EXERCISE OBJECTIVE -
Reproduce the lines below verbatim, starting with the line that contains "scientific name: Bombus hypnorum" and going on through the line that contains "genus: Helianthus", both included. Give only those lines.

LISTED RECORDS -

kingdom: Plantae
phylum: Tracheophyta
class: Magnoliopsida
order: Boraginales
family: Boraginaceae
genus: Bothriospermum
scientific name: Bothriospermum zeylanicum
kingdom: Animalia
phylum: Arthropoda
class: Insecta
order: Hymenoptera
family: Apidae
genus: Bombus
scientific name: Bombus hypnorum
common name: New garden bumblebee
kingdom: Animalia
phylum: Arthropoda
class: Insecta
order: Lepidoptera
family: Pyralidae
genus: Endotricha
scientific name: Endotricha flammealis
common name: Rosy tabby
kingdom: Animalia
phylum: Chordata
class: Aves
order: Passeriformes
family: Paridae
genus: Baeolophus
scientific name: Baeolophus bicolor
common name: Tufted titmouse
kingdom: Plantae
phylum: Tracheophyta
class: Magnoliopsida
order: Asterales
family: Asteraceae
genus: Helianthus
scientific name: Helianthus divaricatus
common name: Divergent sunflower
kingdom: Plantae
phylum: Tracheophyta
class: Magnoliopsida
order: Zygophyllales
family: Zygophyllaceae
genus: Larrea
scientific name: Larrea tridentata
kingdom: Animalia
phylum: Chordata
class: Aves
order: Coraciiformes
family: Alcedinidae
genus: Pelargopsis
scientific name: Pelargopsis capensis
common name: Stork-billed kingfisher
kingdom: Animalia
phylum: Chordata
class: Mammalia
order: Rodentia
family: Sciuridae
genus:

OUTPUT FOR THIS TASK -
scientific name: Bombus hypnorum
common name: New garden bumblebee
kingdom: Animalia
phylum: Arthropoda
class: Insecta
order: Lepidoptera
family: Pyralidae
genus: Endotricha
scientific name: Endotricha flammealis
common name: Rosy tabby
kingdom: Animalia
phylum: Chordata
class: Aves
order: Passeriformes
family: Paridae
genus: Baeolophus
scientific name: Baeolophus bicolor
common name: Tufted titmouse
kingdom: Plantae
phylum: Tracheophyta
class: Magnoliopsida
order: Asterales
family: Asteraceae
genus: Helianthus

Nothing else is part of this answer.